こうした莫大な被害額に関して、同レポートは、サイバー犯罪者の犯罪手法も高度化し、新技術が犯罪に利用されていることが要因の一つとなっていると結論づけた。また、これら被害額は現在判明しているものだけを計上したとし、実際の被害額は、今回公表されたものよりも遥かに大きい可能性があるとのことだ。
さらに2年前の2017年と比べ、米仮想通貨取引所を通した国際間決済の利用数は46%増加していることが判明している。

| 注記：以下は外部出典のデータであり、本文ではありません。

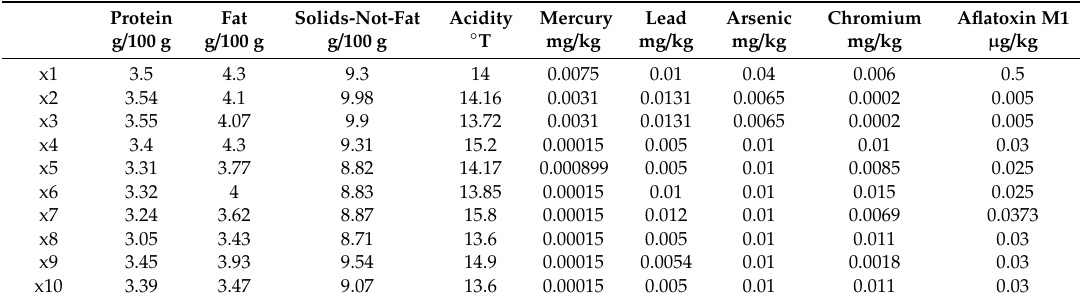
Table 2. The data after preprocessing of the infant milk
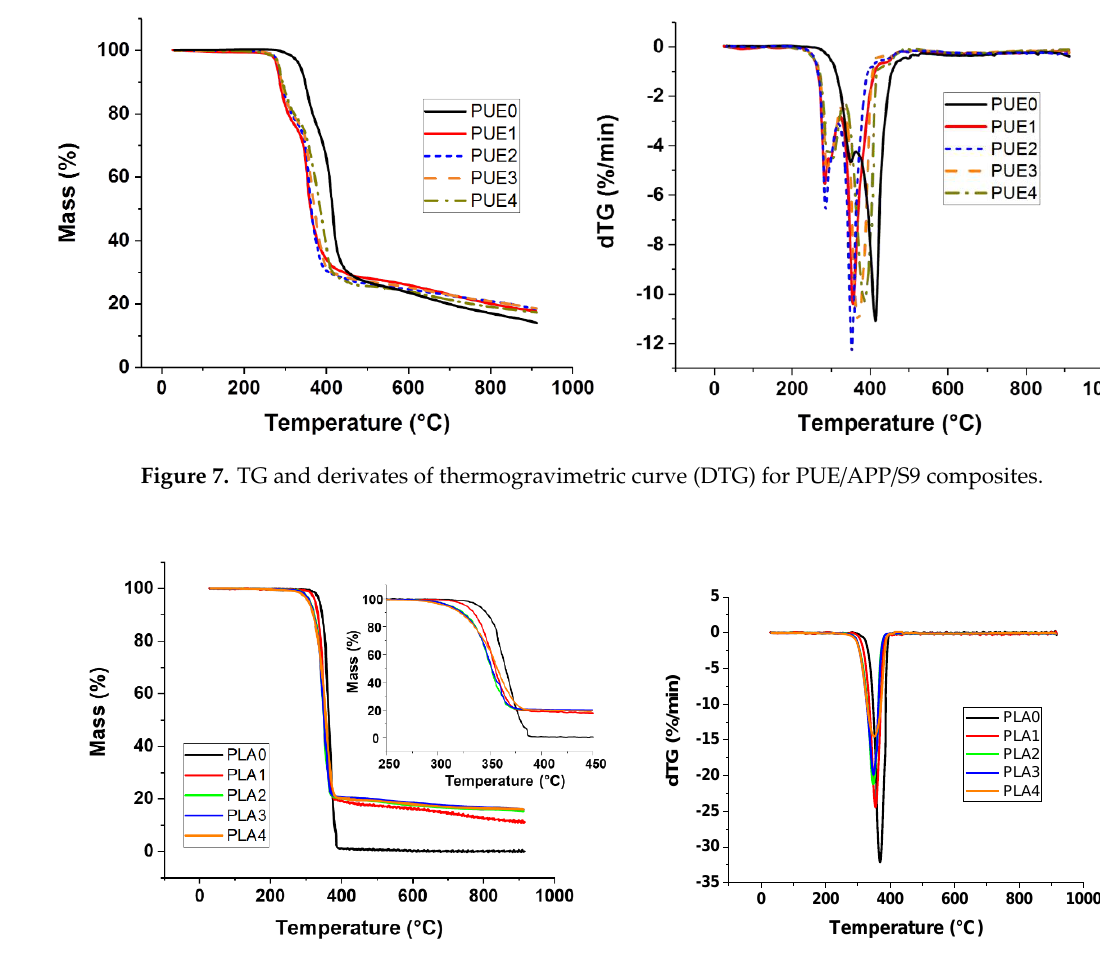
Figure 8. TG and DTG for PLA/APP/S9 composites.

国際調査報道ジャーナリスト連合(ICIJ)によれば、世界中の資産の11.5%にあたる、8兆7000億ドル(約950億円)が海外に隠されているとしており、国際取引の増加は重要な指標の一つだと言える。
規制強化の流れ
サイバー犯罪者らは、前述した第一四半期の被害額12億ドルを資金洗浄・清算する必要性があるが、同レポートによれば、それはかなり困難であると明かしている。その理由に、金融機関による資金洗浄対策やテロ資金供与対策の厳格化、および規制当局による監視の強化が進んでいる点を挙げた。

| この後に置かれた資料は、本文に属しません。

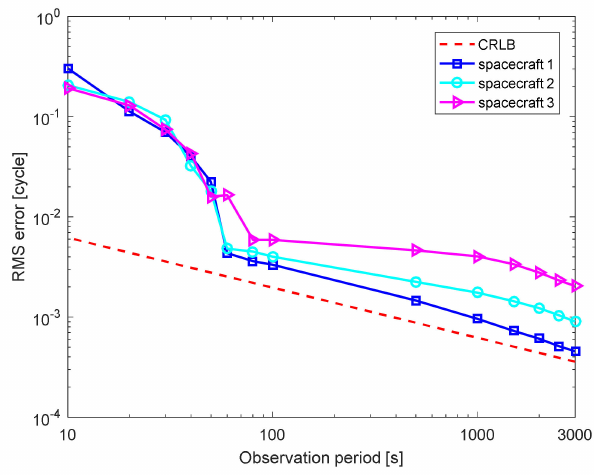
Figure 7. Pulse phase estimation results for three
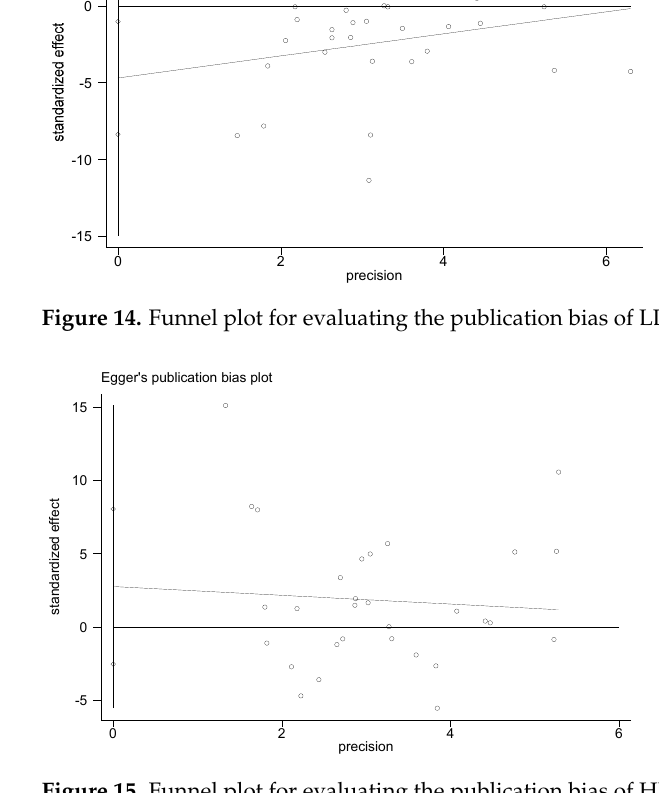
Figure 15. Funnel plot for evaluating the publication bias of HDL − C.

今後もこの流れは続くとし、さらなる規制強化が見込まれるとのことだ。
ただ規制強化によるサイバー犯罪の減少が期待される一方で、仮想通貨を利用した犯罪手段の広範化が予測されている。その例として、ノルウェー国内で誘拐犯が身代金を仮想通貨モネロで要求した事例や、取引所QuadrigaCXやBitfinexなどのケースを指し示した。同レポートでは、こうした犯罪手段のシフトは、規制当局の法整備の拡充を表すものだとしているが、これが原因で社会が仮想通貨市場に向ける目が厳しいものになることも予想されるだろう。
G20でも暗号資産が議題に
G20などのシンクタンク関係者等から構成される「T20」は、5月26、27日に東京で会合を開催することを発表しているが、日本が初の議長国となり、6月下旬に大阪で開催されるG20サミットでは、国際金融をはじめ、仮想通貨(暗号資産)を含むデジタル経済、教育分野、中小企業政策、高齢化社会など10分野について議論される見通しとなっている。
T20 JAPANでは、TF2(タスクフォース2)として「安定と発展のための国際金融アーキテクチャー、暗号資産とフィンテック」を掲げ、筆頭共同議長の小川英治・一橋大学教授を中心に、暗号資産(仮想通貨)とフィンテックにも重点を置き、安定と発展のための国際金融アーキテクチャーの強化に向け提言がを行うとしている。仮想通貨市場における法整備について、グローバルな議論に発展することが期待される。